• [Activity]: Everything from the opening line of the listing below to the line that has "the Cross? Your Bible Questions", inclusive, should be returned exactly, except the pictures.

• [Data section]:
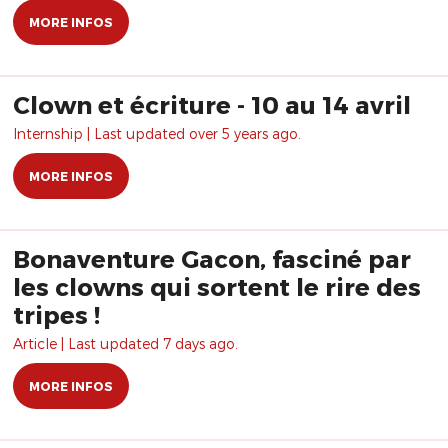
MORE INFOS
Clown et écriture - 10 au 14 avril
Internship | Last updated over 5 years ago.
MORE INFOS
Bonaventure Gacon, fasciné par
les clowns qui sortent le rire des
tripes !
Article | Last updated 7 days ago.
MORE INFOS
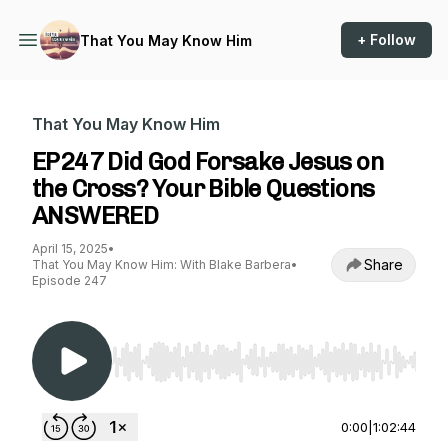
+ Follow
That You May Know Him
That You May Know Him
EP247 Did God Forsake Jesus on
the Cross? Your Bible Questions
ANSWERED
April 15, 2025
•
Share
That You May Know Him: With Blake Barbera
•
Episode 247
Use Left/Right to seek, Home/End to jump to st
0:00
|
1:02:44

• [Response]:
MORE INFOS
Clown et écriture - 10 au 14 avril
Internship | Last updated over 5 years ago.
MORE INFOS
Bonaventure Gacon, fasciné par
les clowns qui sortent le rire des
tripes !
Article | Last updated 7 days ago.
MORE INFOS
+ Follow
That You May Know Him
That You May Know Him
EP247 Did God Forsake Jesus on
the Cross? Your Bible Questions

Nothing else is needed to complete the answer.